The death of a firefighter is never easy to report. And the unnecessary death of a firefighter is a shame to have to report.
Earlier this month, in Yucaipa, California, a family thought it was a good idea to, in the middle of a heat wave in a dry park, light off a smoke-producing incendiary device to let people know the sex of their unborn child during a gender-reveal party.
That incident sparked a wildfire that, as of Friday morning, has burned more than 21,000 acres and destroyed a number of homes.
Now, that fire has taken a life. A firefighter, unnamed as of Friday morning, died while trying to douse the flames started by these people.
When it was revealed what had started the fire, I posted a blog headlined “Stupidity should be a felony,” hence the headline of this post.
After its publication, posters to a local social media site excused these people for their actions, saying everything from “it was an accident” to “they tried to put out the fire and stayed around to call 911.”
I don’t think any of those comments will ease the suffering of this brave firefighter’s family, friends and colleagues.
The action by these people was just plain stupid. There really is no other word for it. And now a death has resulted. I’m sure they feel bad, but not half as bad as the people this firefighter left behind.
I’m not saying what the penalty should be; that’s up to a judge. But when the actions of one person cause the death of another, that person must be held accountable, if for no other reason than to prevent it from happening again.
This from The Riverside Press-Enterprise: “On Thursday night, air crews began searching for a missing ‘hotshot’ near Pinezanita, according to a SoCal Air Operations’ Twitter page. Hotshots are specially trained firefighters who often battle blazes in remote regions.
“Authorities did not release the agency or position of the firefighter, though said more details would be released.”
Although this was the first death from the El Dorado Fire, one of numerous blazes burning in California, Oregon, Washington and Arizona, it was not the first injury.

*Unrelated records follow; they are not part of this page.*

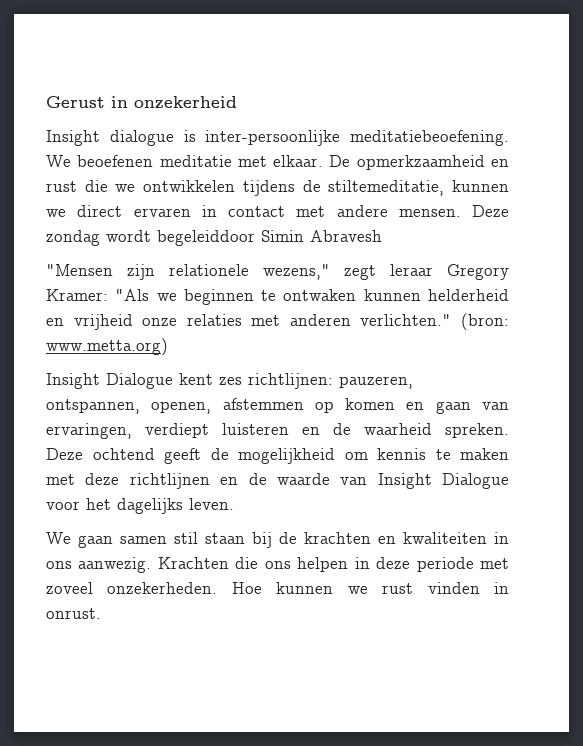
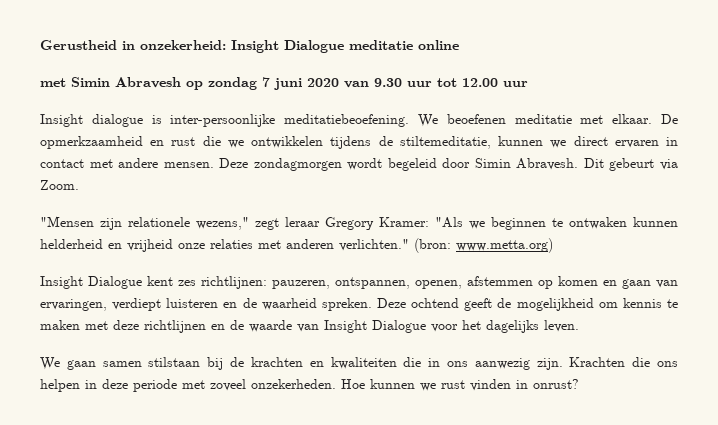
[46,96,237,109] Gerust in onzekerheid -> [40,40,459,53] [40,77,528,90] Gerustheid in onzekerheid: Insight Dialogue meditatie online // met Simin Abravesh op zondag 7 juni 2020 van 9.30 uur tot 12.00 uur
[46,230,382,246] zondag wordt begeleiddoor Simin Abravesh -> [253,158,679,171] [40,180,79,190] zondagmorgen wordt begeleid door Simin Abravesh. Dit gebeurt via Zoom.
[174,532,245,544] stil staan -> [148,357,201,367] stilstaan
(487, 538) none -> [403,357,422,367] die
[78,557,152,573] aanwezig. -> [474,358,563,370] aanwezig zijn.
[46,608,101,619] onrust. -> [533,379,579,389] onrust?

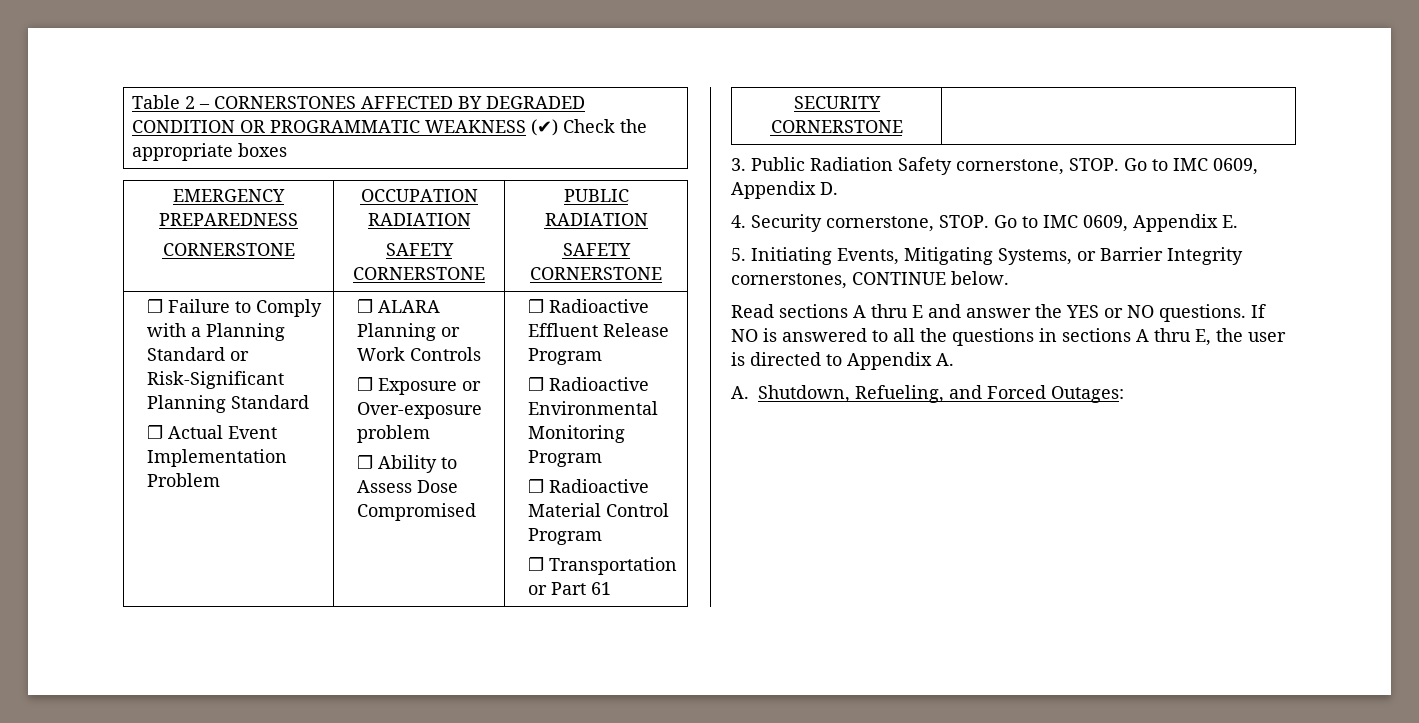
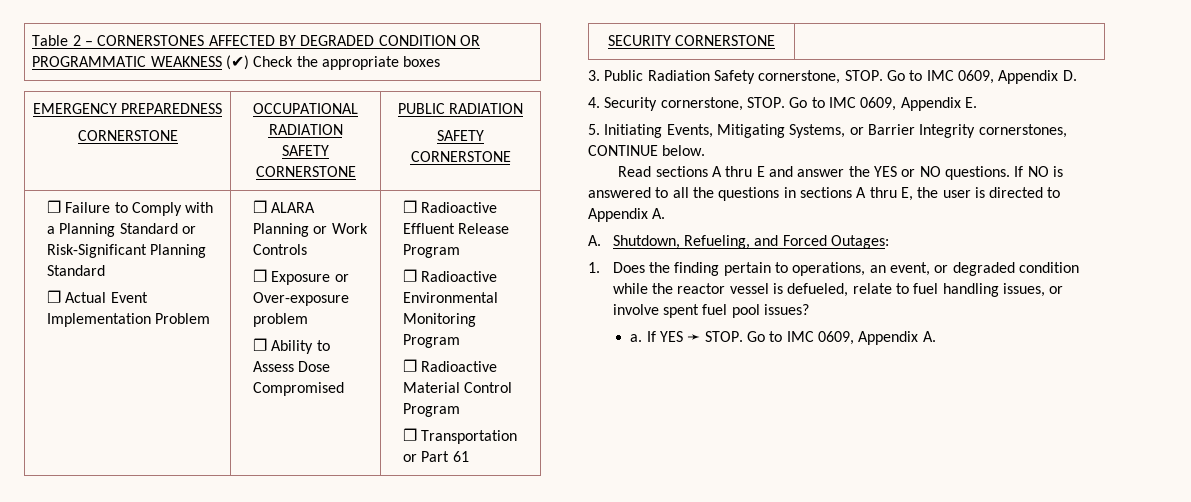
[360,189,478,202] OCCUPATION -> [253,103,358,114] OCCUPATIONAL
(1124, 394) none -> [588,262,1079,276] [612,283,1064,297] [612,304,810,318] [630,331,936,345] // 1. Does the finding pertain to operations, an event, or degraded condition while the reactor vessel is defueled, relate to fuel handling issues, or involve spent fuel pool issues? // a. If YES ➛ STOP. Go to IMC 0609, Appendix A.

“Forest officials said Friday there had been 12 injuries related to the (El Dorado) fire, though it was immediately unclear if those were to firefighters or civilians,” The Press Enterprise reported. “Two homes have been destroyed and another two damaged. More than 26,000 structures were threatened.”
As of Friday morning, the inferno was 66 percent contained. (Contained does not mean how much of the fire has been extinguished. It refers to how much of a control line has been placed around the blaze.)
The (Palm Springs) Desert Sun reported that the family who planned the small gathering was cooperating with authorities.
Fire officials told the publication that the family called 911 after trying to extinguish the blaze themselves. They remained on the scene until firefighters arrived, according to the report.
Cal Fire Capt. Bennet Milloy said the blaze remains under investigation.
“Those responsible for starting fires due to negligence or illegal activity can be held financially responsible and criminally responsible,” Cal Fire officials said.
Milloy said investigators are testing the mechanism used at the family gathering to see if it’s considered a “safe and sane” firework.
But he said “safe and sane” pyrotechnic devices are illegal in Yucaipa, a city in San Bernardino County, California.
There was nothing safe or sane about what these people did.